→ **TASK OBJECTIVE**
Go through the records and filter out every line lacking the word "module"; copy the lines that remain.

Records from a collection
-- Opening Marker --
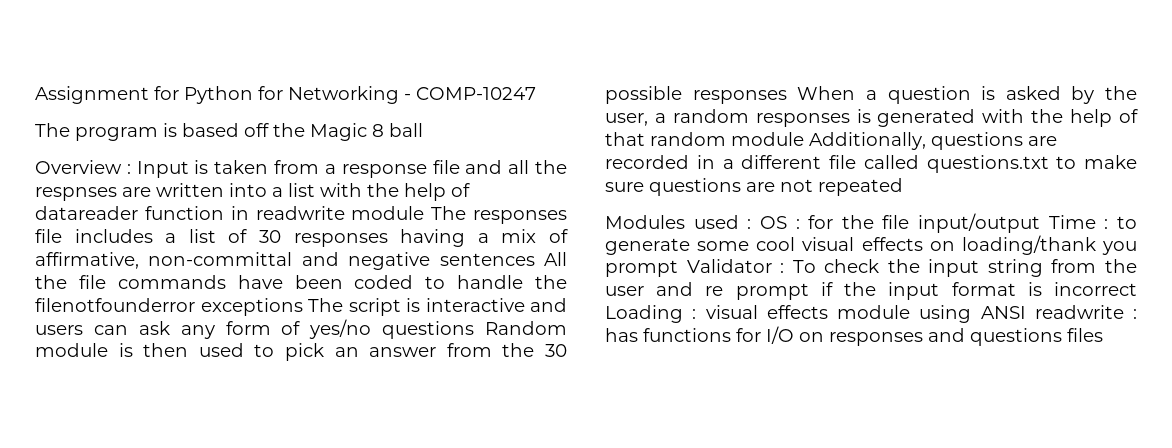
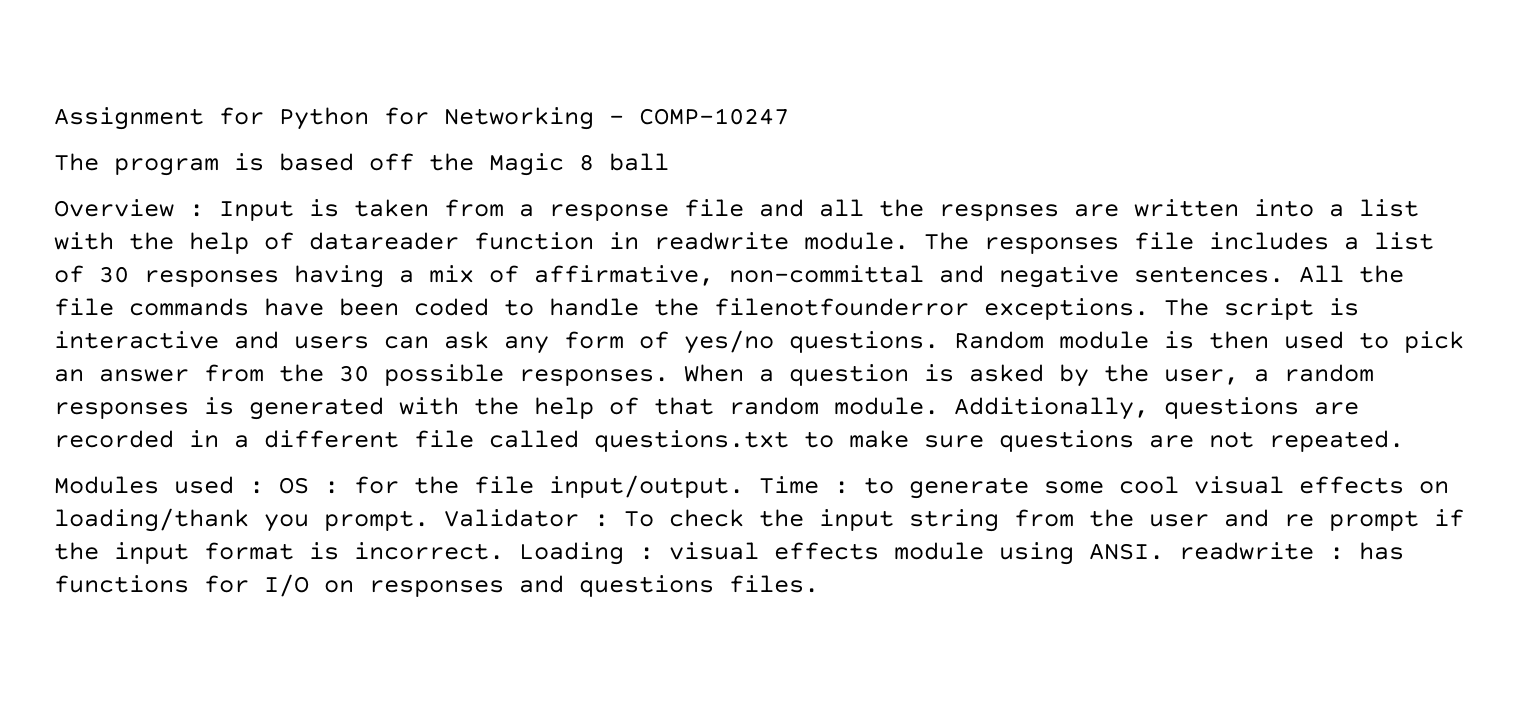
[351,206,425,220] module -> [804,232,909,250] module.
[439,253,535,266] sentences -> [1134,266,1284,283] sentences.
[200,298,303,316] exceptions -> [984,298,1149,320] exceptions.
[382,321,475,339] questions -> [789,331,939,353] questions.
[692,90,787,104] responses -> [519,369,669,386] responses.
[731,132,804,146] module -> [834,397,939,415] module.
[818,178,903,196] repeated -> [1269,430,1404,452] repeated.
[918,213,1041,233] input/output -> [549,475,744,498] input/output.
[605,260,678,277] prompt -> [324,510,429,531] prompt.
[1054,282,1137,296] incorrect -> [354,542,504,560] incorrect.
[980,306,1026,319] ANSI -> [1089,543,1164,560] ANSI.
[1067,328,1103,342] files -> [729,575,819,593] files.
-- Closing Marker --
→ **WRITTEN RESPONSE**
[351,206,425,220] module -> [804,232,909,250] module.
[731,132,804,146] module -> [834,397,939,415] module.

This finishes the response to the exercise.